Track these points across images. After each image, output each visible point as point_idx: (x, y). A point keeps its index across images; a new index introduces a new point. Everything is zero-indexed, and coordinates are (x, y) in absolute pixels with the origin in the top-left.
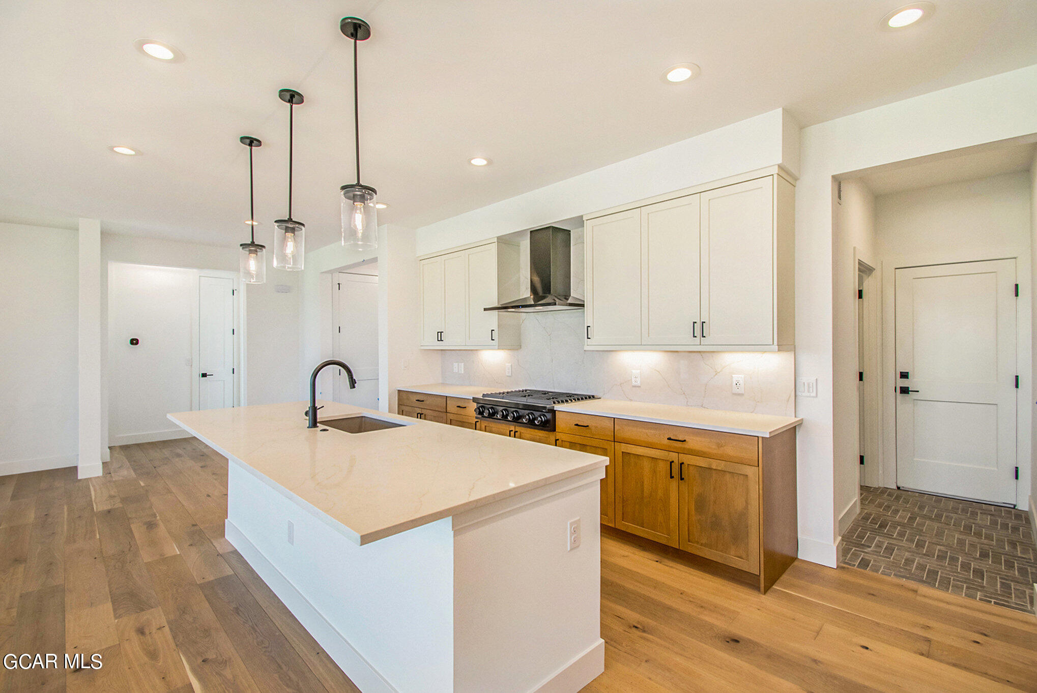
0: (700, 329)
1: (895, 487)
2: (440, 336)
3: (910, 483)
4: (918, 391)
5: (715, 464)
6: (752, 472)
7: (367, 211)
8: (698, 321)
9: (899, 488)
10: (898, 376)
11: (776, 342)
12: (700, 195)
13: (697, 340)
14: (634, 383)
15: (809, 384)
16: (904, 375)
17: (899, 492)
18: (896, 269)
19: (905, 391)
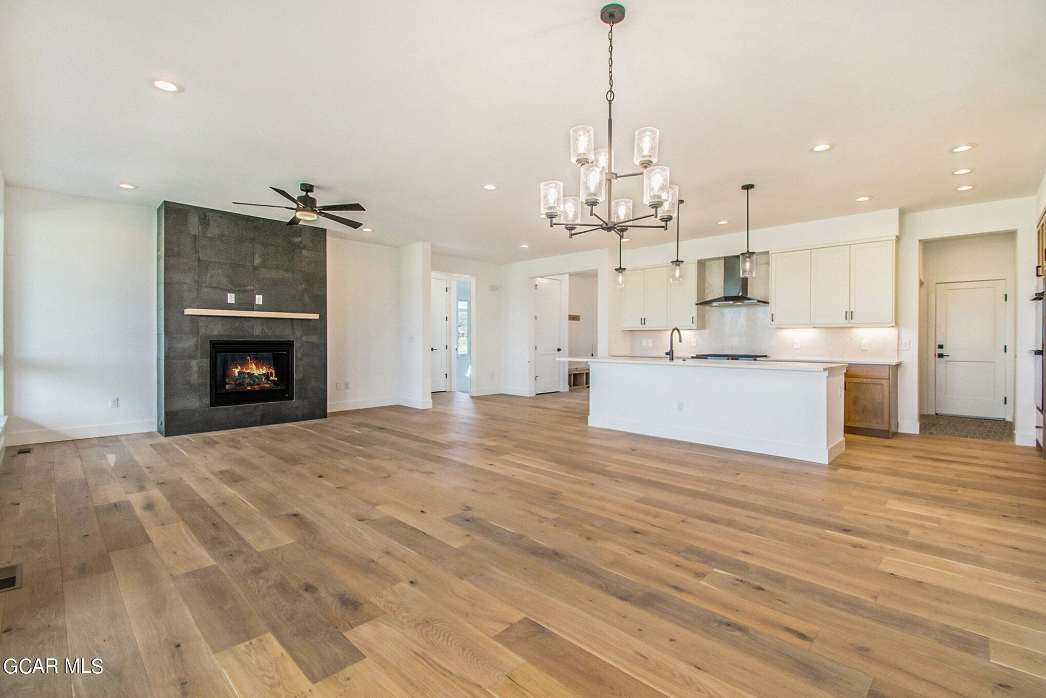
0: (849, 315)
1: (934, 414)
2: (643, 321)
3: (941, 411)
4: (948, 356)
5: (865, 381)
6: (885, 382)
7: (751, 261)
8: (848, 311)
9: (936, 414)
10: (937, 347)
11: (894, 322)
12: (850, 248)
13: (847, 321)
14: (795, 347)
15: (905, 344)
16: (941, 347)
17: (936, 416)
18: (937, 283)
19: (941, 356)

# # # # # # #

### Instructions for the task:
Count the lines above that contain the string "image", with case mattering. Reply with the number alone.

### Answer to this exercise:
1